Pour Claude Roy, en 1994, la poésie est un refuge, en cas de maladie par exemple. Il dit : « J’ai écrit des poèmes pour tenter de régler un souffle qui se déréglait. »
François Cheng, que nous avons rencontré deux fois au Scribe à Montauban, affirme que l’idée de a fin programmée de la vie nous incite à nous réaliser, à créer pour donner un sens à notre existence. Quant à Pierre Rabbi, l’agriculteur biologiste (2008), il veut ré-enchanter le monde et, pour cela, revisiter la dimension subjective et poétique qui nous habite. Comme François Cheng, Christian Bobin nous a récemment quittés, mais ses paroles, ses vers à fleur de peau rejettent le malheur, cherchent la lumière et demandent la paix pour habiter poétiquement, c’est-à-dire humainement le monde.
Jean-Pierre Siméon, créateur du « Printemps des poètes » a écrit en 2015 : « L’avenir sera poétique ou ne sera pas », puis affirme catégoriquement : « La poésie sauvera le monde. »
Conclusion
À partir des avis de quelques sommités de différentes époques, nous avons proposé une éthique essentielle pour habiter poétiquement, humainement, écologiquement le monde d’aujourd’hui plus que jamais menacés. La réflexion s’impose et nous appartient.
« Habite une maison de la poésie !
Fais de ta maison, fais de ta vie
Une poésie ! » Laurence Vielle (Asile poétique, 2013)
Et ce poème relance l’espoir, de même que la réaction des jeunes générations.
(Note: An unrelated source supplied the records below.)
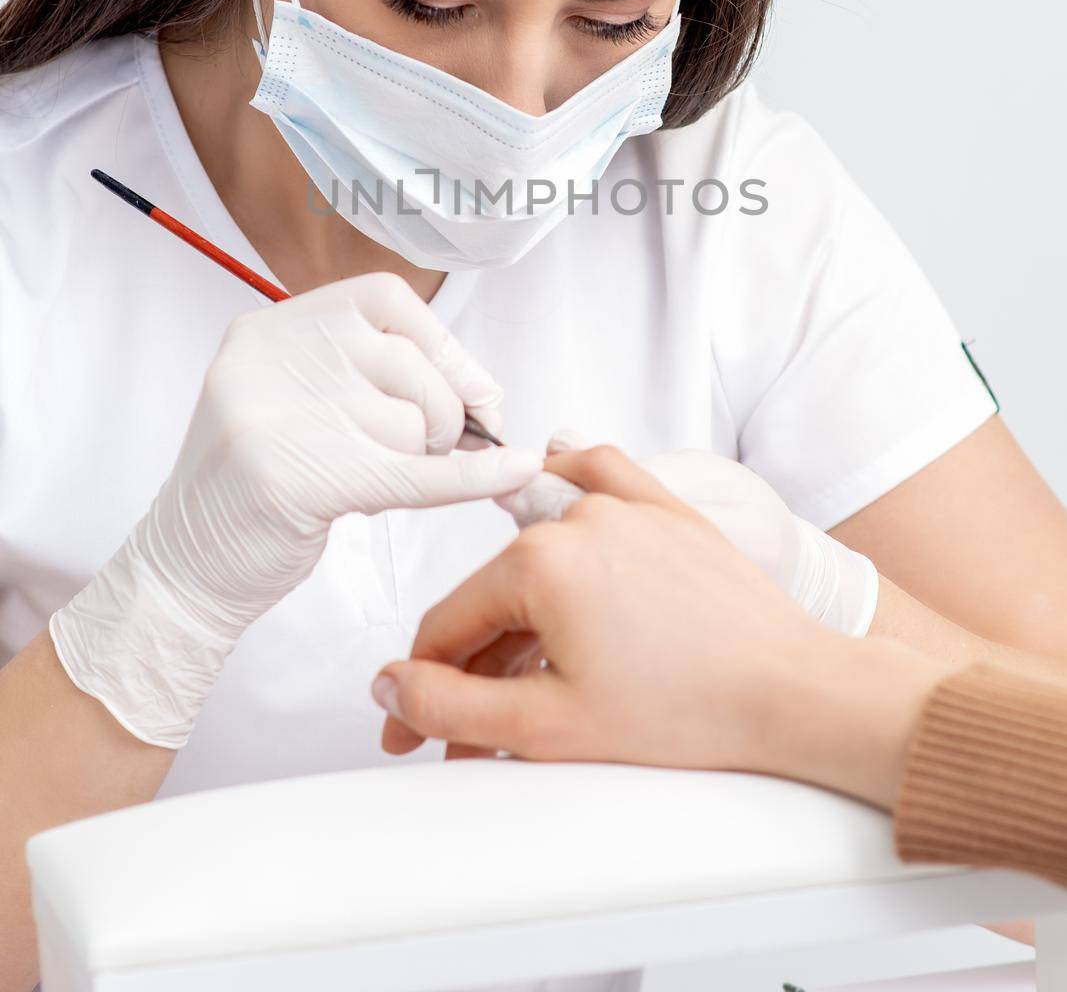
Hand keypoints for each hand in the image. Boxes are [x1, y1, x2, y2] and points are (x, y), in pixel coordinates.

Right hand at [49, 273, 541, 748]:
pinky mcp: (301, 480)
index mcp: (270, 329)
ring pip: (411, 421)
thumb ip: (364, 374)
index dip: (439, 340)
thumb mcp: (294, 402)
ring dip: (422, 460)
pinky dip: (472, 478)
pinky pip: (415, 474)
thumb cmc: (256, 487)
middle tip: (441, 448)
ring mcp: (280, 416)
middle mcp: (270, 358)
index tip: (469, 384)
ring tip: (379, 479)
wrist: (186, 569)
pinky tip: (510, 474)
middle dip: (445, 411)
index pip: (384, 298)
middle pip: (408, 362)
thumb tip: (480, 388)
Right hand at [372, 447, 939, 803]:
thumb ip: (451, 703)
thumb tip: (390, 684)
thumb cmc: (688, 712)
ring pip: (542, 555)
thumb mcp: (545, 727)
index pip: (448, 625)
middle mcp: (577, 516)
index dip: (422, 688)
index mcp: (538, 561)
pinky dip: (569, 487)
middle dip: (473, 669)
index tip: (415, 733)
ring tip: (517, 684)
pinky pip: (601, 478)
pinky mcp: (667, 510)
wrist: (792, 693)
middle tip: (468, 735)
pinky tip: (547, 492)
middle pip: (495, 596)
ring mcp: (626, 507)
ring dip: (517, 617)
Le 20 janvier 2021, à Washington, jour de l’investiture du président américain Joe Biden, une jeune fille déclame un texte en guise de discours « The hill we climb » (La colline que nous gravissons). Une poétesse est née ce jour-là aux yeux du monde entier : « Amanda German, 22 ans, devenue super star. Dans son sillage la poésie fait de plus en plus parler d’elle, y compris en France, qu’elle soit clamée, instagramée, déclamée et la rime opère un retour en force, de même que le poème en prose. De plus, elle s’est réinventée avec les filles en première ligne. Si elle était auparavant un domaine masculin avec René Char, Francis Ponge, par exemple, elle renoue aujourd’hui avec la tradition française de la « poésie de la Résistance », dans la lignée d’Aragon sur un versant ouvertement féministe avec Chloé Delaune, Marie Modiano, Laure Vasquez, Lisette Lombé ou la super star anglaise Kac Tempest. Tout est poétisé, même les actes les plus infimes de la vie courante ou les nouvelles technologies.
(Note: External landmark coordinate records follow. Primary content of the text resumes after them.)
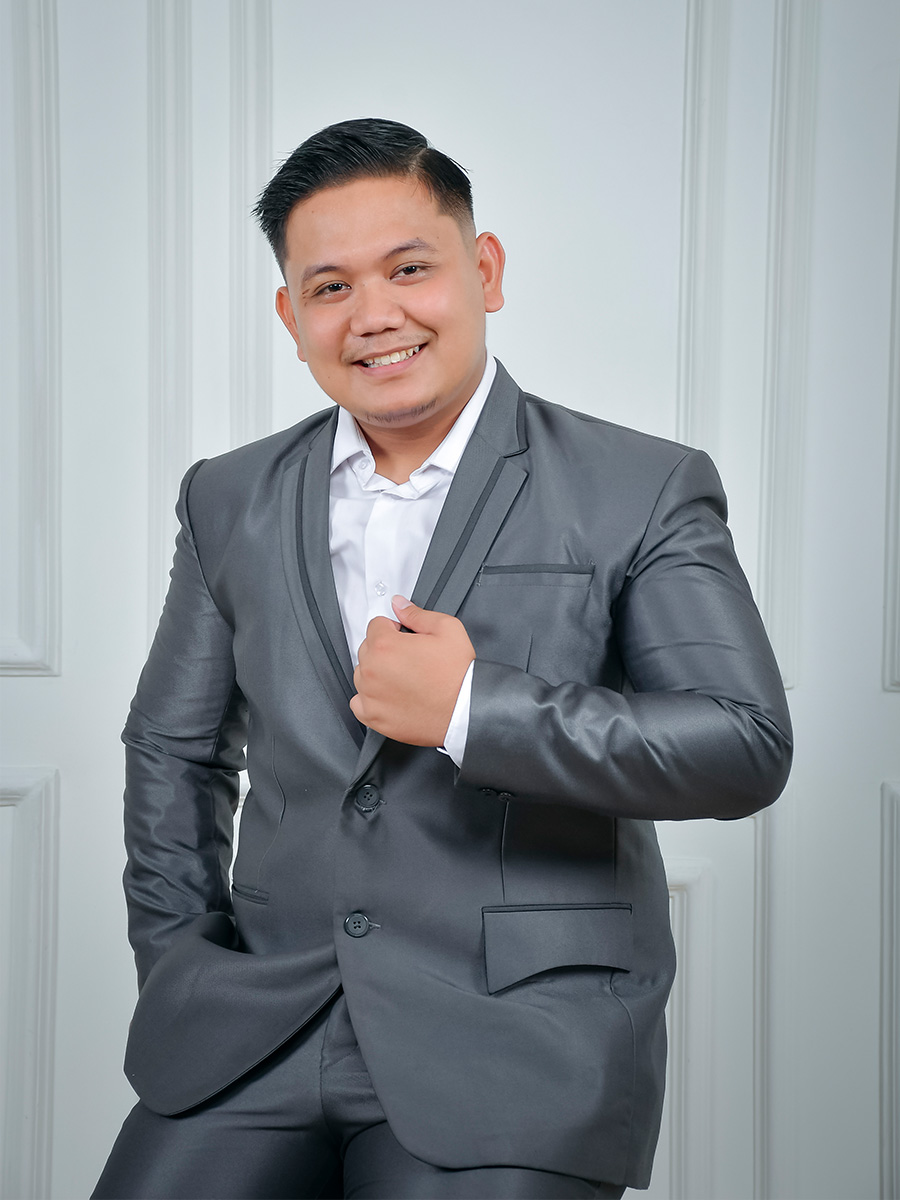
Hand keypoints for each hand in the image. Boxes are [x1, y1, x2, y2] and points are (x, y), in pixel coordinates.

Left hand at [350, 596, 475, 745]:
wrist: (466, 711)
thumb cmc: (458, 675)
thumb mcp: (447, 629)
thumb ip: (416, 614)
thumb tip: (399, 604)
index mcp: (385, 646)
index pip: (375, 625)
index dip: (393, 629)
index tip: (405, 638)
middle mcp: (372, 670)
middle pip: (367, 648)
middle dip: (385, 650)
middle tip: (410, 659)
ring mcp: (370, 695)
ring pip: (362, 674)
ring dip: (377, 673)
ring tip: (404, 679)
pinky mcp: (373, 716)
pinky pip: (358, 702)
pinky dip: (370, 699)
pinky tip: (390, 696)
Cécile Coulon, plutôt inspirée par Prévert, raconte à travers ses poèmes, des histoires sur son chat, le deuil, l’amour, son attachement pour l’Auvergne. Elle a remporté ses premiers lauriers à 22 ans grâce à Internet. Désormais elle est publiée et son recueil Les ronces (Le Castor Astral) lui a valu en 2013 le prix Apollinaire, autrement dit le Goncourt de la poésie. Depuis 2020, elle codirige l’Iconopap, une collection qui va chercher la poésie là où elle est, sur le web mais aussi dans la rue, les salles de concert, partout où les jeunes revendiquent cette parole vibrante qui se lit, se vit, se chante, se crie et certainement pas dans le cercle fermé et intimidant des initiés. C’est ainsi que la poésie revit.
Clémentine Beauvais vient de publier chez l’iconoclaste Décomposée, une version revisitant « Une charogne » de Baudelaire, court roman en vers libres en faveur de la cause des femmes, qui a obtenu un triomphe.
Certes, tout le monde ne peut pas devenir Rimbaud mais « Tout le monde peut devenir poète » affirme l’écrivaine Pascale Souk, spécialiste du haïku, ce micro poème japonais de 17 syllabes, qui reconnecte à l’enfance, à la nature, aux choses simples de la vie. La brièveté de ces poèmes séduit les ados qui parviennent à dépasser leur timidité, à s’affronter à la difficulté, s’autorisant à créer, apprennent à s’émerveiller devant une fleur, un rayon de lune, de petits bonheurs.